◆ SELECTED EXTRACT
Content starts
Page to Opera Stage: Pushkin’s Tragicomedy & Tchaikovsky’s Melodrama in ‘The Queen of Spades’

By Carmen Paddock

“Page to Opera Stage” looks at stories – real-life or fiction, old and new – that have inspired operas, and the ways these narratives have been edited and dramatized to fit a new medium. This month, we return to Pushkin and Tchaikovsky with “The Queen of Spades”, where an opera has expanded the original novella, radically altering characters and atmosphere in the process. 

While the short, brilliant life and career of Alexander Pushkin cannot be accurately divided, his attention turned more prominently to prose fiction in the years following his novel-in-verse, “Eugene Onegin.” In March 1834, a short, ghostly tale of avarice and gambler’s luck appeared in a St. Petersburg literary journal. “The Queen of Spades” (“Пиковая дама”, “Pikovaya dama”), featuring a novice gambler (Hermann), a skillful old countess, her ward (Liza), and a card-happy count (Tomsky), begins and ends around a game of cards. The story of supernatural luck becomes more and more real—perhaps. It is a novella acutely aware of its time—with one jocular throwaway line poking fun at the lack of a popular Russian literary tradition before Pushkin’s own era.
Content ends
◆ BRIEF A
In the article on "The Queen of Spades," when did Pushkin's tale appear in a St. Petersburg literary journal?
◆ BRIEF B
Retype the article's passage starting with "By Carmen Paddock" and going on through "in the process.".
Use only the article for these answers.

◆ EXCERPTED DATA
Content starts
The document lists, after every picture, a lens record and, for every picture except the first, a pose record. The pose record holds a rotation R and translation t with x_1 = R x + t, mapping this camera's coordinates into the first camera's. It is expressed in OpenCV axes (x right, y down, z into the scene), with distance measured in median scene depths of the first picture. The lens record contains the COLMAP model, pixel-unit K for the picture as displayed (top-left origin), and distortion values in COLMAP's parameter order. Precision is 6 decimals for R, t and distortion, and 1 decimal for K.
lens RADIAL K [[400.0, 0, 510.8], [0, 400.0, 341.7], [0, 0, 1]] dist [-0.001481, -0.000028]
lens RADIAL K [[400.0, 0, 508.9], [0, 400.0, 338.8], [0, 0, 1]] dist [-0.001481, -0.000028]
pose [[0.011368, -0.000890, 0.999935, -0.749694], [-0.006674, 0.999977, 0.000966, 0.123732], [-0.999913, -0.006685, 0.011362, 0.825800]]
Content ends
Content starts
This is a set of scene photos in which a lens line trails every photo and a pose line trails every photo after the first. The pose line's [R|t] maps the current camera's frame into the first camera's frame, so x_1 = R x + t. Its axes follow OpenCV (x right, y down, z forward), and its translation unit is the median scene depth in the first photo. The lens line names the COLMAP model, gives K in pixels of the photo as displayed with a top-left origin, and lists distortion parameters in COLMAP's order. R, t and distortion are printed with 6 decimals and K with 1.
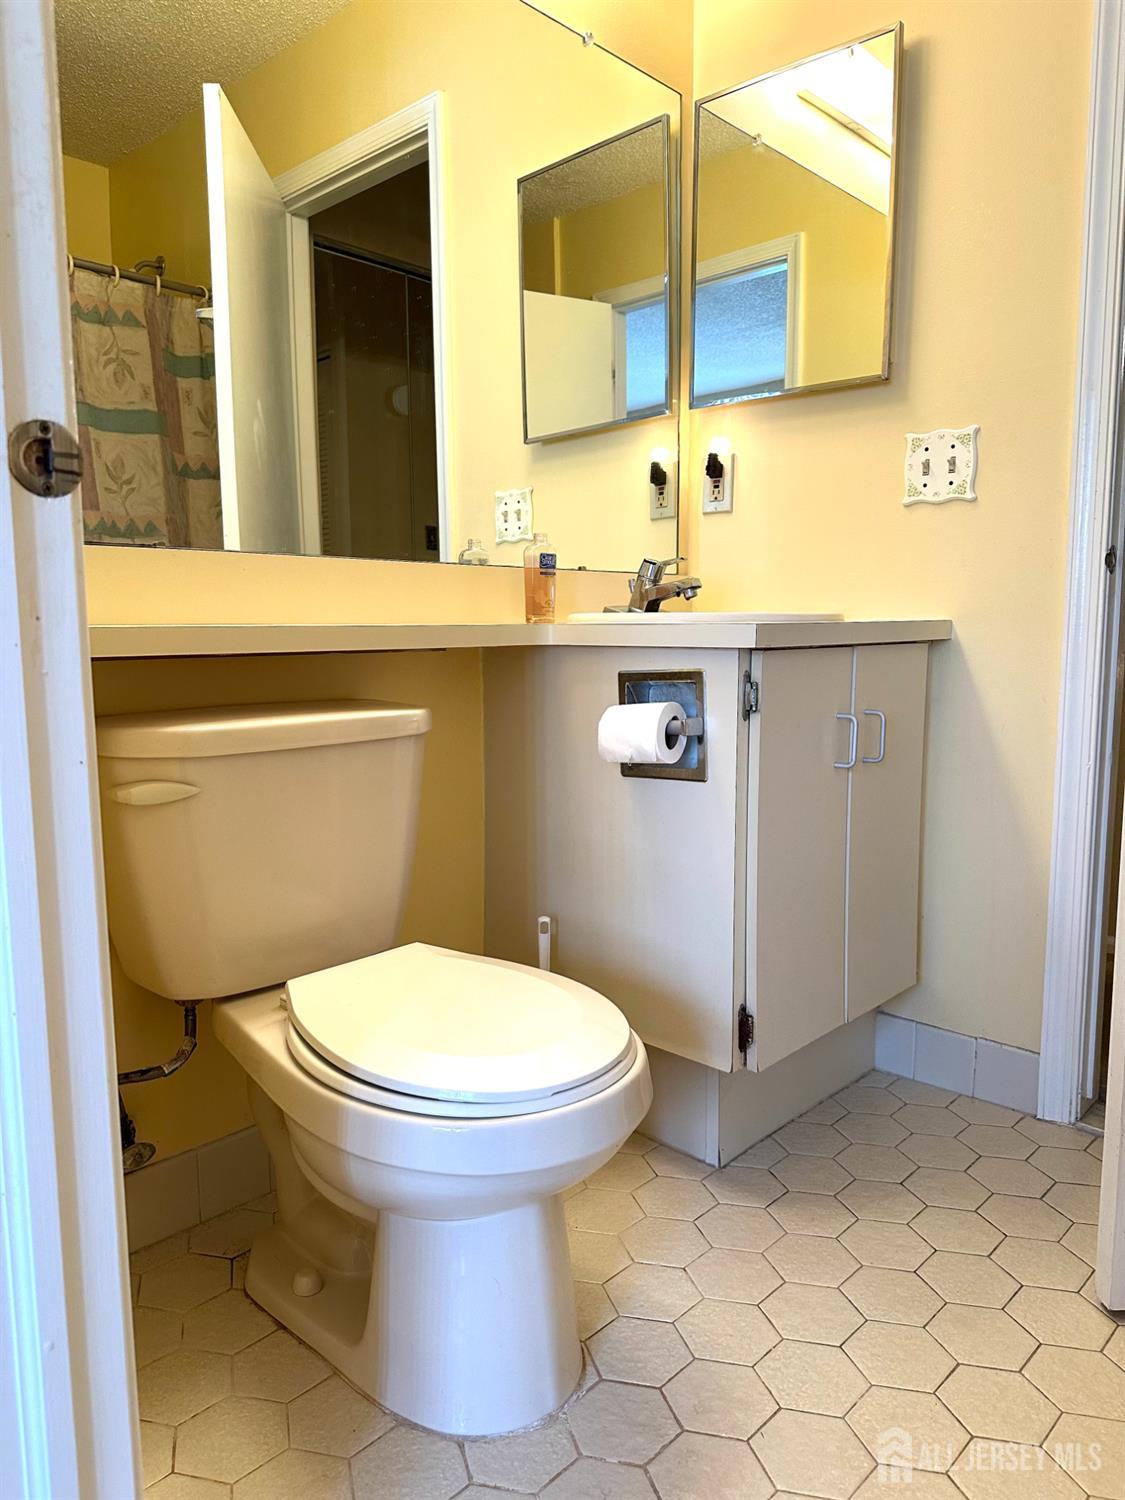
Content ends
◆ WRITTEN RESPONSE A
March 1834.

◆ WRITTEN RESPONSE B
By Carmen Paddock

“Page to Opera Stage” looks at stories – real-life or fiction, old and new – that have inspired operas, and the ways these narratives have been edited and dramatized to fit a new medium. This month, we return to Pushkin and Tchaikovsky with “The Queen of Spades”, where an opera has expanded the original novella, radically altering characters and atmosphere in the process.